Data supplied: Begin

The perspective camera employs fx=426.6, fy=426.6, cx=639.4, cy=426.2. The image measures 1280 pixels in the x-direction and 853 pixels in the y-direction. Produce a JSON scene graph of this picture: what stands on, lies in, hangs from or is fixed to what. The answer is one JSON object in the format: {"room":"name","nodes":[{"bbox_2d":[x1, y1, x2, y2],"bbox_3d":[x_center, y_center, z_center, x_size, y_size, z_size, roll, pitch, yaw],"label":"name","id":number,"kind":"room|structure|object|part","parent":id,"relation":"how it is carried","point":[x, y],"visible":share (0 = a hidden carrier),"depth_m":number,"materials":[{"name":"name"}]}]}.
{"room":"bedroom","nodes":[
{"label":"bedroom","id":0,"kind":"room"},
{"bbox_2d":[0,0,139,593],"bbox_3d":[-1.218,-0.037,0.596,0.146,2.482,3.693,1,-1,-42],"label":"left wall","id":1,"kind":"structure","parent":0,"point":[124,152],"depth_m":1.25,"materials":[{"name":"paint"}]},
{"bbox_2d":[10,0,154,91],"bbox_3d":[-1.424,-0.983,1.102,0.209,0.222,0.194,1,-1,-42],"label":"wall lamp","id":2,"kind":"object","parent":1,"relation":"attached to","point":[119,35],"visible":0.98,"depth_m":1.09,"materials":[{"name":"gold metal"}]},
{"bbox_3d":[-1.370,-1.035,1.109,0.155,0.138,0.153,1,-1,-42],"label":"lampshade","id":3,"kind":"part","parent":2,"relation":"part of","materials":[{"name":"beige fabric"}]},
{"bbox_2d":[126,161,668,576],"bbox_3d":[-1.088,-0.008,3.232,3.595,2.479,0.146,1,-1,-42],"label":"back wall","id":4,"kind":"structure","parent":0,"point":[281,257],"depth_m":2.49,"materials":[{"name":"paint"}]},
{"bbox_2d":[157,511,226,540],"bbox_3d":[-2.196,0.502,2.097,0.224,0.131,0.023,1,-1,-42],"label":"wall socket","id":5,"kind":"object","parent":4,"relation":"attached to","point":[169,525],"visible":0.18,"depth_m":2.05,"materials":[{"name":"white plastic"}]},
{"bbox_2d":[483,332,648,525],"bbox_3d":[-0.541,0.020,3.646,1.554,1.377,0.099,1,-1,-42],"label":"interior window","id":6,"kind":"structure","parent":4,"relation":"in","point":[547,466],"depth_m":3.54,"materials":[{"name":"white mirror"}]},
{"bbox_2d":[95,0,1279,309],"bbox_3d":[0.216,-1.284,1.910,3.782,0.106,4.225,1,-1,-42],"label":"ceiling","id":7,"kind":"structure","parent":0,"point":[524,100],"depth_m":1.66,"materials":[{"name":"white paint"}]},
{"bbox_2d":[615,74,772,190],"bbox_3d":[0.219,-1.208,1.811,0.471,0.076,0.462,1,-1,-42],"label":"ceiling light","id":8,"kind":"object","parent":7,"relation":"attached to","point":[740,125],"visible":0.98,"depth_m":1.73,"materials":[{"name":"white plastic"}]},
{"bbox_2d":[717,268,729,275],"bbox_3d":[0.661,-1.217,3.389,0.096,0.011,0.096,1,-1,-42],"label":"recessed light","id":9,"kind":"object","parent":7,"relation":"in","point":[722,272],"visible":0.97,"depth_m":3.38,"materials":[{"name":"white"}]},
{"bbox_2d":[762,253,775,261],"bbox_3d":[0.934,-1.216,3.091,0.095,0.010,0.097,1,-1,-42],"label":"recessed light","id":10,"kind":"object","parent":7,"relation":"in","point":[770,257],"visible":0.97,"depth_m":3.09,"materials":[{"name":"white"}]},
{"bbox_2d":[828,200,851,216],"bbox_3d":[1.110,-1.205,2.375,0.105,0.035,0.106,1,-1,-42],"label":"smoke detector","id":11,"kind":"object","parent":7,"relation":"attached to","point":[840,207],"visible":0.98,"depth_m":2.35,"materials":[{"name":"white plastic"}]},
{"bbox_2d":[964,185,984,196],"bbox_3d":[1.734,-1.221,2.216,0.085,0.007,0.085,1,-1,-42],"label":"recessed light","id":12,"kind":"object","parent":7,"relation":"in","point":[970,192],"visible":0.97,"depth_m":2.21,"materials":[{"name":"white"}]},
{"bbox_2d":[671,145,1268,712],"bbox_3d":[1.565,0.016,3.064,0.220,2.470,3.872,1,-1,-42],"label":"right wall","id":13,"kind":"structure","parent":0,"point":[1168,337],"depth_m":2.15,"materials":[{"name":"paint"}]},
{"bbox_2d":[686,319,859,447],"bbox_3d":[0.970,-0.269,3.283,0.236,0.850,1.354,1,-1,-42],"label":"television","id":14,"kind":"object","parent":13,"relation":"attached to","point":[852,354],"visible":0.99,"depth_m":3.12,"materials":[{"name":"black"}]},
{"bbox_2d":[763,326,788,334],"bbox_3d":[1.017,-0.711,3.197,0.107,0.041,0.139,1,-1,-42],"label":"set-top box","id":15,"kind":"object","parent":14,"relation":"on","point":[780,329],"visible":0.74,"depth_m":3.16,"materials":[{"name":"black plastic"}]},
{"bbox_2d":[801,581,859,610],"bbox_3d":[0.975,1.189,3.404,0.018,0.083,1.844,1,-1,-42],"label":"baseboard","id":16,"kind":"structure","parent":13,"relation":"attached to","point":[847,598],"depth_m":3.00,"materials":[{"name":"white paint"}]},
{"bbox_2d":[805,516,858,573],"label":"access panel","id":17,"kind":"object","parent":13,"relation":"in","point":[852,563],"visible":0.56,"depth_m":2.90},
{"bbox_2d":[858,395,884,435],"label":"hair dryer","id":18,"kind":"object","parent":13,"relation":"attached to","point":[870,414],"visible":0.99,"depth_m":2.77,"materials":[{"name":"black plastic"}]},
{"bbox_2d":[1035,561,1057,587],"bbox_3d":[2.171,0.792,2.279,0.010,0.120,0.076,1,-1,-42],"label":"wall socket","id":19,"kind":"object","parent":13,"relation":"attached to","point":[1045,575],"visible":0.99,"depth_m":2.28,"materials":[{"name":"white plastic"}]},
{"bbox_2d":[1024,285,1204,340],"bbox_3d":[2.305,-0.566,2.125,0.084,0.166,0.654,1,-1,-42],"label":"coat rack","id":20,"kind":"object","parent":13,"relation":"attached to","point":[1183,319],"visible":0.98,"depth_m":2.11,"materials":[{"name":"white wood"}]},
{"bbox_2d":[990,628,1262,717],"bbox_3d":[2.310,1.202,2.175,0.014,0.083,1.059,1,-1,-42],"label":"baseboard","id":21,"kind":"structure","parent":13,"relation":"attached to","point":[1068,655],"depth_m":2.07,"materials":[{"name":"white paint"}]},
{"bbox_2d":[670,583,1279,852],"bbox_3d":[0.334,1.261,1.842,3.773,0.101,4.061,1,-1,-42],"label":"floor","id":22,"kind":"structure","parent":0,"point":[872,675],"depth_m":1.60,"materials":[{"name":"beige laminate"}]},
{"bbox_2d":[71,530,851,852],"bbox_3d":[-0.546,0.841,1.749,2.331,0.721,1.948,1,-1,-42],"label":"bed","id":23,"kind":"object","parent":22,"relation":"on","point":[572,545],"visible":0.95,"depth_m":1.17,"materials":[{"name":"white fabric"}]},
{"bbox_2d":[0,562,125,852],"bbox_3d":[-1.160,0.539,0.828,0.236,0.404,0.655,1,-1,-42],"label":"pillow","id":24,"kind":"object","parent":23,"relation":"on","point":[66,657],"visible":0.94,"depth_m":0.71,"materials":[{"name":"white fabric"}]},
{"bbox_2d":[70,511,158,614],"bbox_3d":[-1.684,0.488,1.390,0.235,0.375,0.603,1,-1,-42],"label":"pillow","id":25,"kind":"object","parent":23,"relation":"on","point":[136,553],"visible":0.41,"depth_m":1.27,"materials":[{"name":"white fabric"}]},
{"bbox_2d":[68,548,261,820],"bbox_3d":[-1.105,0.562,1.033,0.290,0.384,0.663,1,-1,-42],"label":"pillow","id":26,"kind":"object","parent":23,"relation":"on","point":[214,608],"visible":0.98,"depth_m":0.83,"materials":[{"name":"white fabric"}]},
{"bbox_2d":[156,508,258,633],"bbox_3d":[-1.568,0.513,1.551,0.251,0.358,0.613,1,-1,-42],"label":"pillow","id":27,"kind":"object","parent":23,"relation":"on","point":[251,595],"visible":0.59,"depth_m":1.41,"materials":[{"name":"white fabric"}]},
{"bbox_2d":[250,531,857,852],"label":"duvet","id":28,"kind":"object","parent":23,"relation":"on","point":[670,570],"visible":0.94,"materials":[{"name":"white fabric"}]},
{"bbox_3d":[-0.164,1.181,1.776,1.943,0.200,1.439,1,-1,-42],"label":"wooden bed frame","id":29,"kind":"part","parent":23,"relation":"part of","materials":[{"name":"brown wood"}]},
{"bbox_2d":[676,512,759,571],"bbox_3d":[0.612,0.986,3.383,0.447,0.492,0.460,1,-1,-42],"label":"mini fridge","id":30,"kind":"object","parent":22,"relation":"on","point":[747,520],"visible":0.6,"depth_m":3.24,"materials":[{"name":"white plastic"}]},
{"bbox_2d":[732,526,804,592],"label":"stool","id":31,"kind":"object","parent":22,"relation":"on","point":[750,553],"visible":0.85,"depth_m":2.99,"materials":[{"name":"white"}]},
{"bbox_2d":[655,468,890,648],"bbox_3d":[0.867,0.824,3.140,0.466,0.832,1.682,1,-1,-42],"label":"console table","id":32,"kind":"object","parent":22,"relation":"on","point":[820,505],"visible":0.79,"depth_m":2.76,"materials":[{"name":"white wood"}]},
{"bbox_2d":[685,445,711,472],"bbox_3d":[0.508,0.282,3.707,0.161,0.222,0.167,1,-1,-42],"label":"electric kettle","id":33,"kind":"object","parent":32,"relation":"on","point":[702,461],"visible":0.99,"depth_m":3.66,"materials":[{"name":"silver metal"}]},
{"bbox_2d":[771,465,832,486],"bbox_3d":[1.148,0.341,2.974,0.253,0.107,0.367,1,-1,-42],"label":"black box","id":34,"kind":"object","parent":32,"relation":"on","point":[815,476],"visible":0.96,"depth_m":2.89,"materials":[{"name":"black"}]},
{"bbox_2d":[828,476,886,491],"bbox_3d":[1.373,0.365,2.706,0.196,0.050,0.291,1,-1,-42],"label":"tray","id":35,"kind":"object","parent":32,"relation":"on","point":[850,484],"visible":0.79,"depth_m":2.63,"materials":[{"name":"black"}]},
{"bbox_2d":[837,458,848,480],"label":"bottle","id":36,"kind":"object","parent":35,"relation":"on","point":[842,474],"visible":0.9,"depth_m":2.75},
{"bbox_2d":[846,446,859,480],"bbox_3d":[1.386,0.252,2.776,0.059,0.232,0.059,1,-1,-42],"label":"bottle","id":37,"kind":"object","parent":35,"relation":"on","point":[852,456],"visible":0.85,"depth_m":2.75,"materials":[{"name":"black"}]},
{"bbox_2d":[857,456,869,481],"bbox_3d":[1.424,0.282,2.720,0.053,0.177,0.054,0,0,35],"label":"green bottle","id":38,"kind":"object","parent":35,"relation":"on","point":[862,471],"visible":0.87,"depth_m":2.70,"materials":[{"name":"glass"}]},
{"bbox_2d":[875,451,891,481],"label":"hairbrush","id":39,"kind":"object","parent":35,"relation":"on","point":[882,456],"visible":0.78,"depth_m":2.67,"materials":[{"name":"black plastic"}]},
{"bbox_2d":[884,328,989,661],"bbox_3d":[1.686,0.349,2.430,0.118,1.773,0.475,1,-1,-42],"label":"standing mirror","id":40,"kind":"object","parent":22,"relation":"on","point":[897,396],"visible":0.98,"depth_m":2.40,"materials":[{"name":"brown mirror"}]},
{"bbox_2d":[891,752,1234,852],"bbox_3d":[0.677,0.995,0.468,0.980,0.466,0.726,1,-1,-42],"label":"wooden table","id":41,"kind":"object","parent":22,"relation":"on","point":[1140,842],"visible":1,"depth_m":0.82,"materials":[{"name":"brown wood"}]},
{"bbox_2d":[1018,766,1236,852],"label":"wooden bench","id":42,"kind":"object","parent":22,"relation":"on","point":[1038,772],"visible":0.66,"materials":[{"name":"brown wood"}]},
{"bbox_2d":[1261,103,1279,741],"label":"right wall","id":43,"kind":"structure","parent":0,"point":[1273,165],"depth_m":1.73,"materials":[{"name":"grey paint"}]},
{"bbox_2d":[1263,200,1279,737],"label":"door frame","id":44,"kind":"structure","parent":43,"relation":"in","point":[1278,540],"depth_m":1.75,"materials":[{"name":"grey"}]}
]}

Data supplied: End

A lone number is the expected answer: the count of lines in these entries holding the string "mirror".

- _Answer below_:
2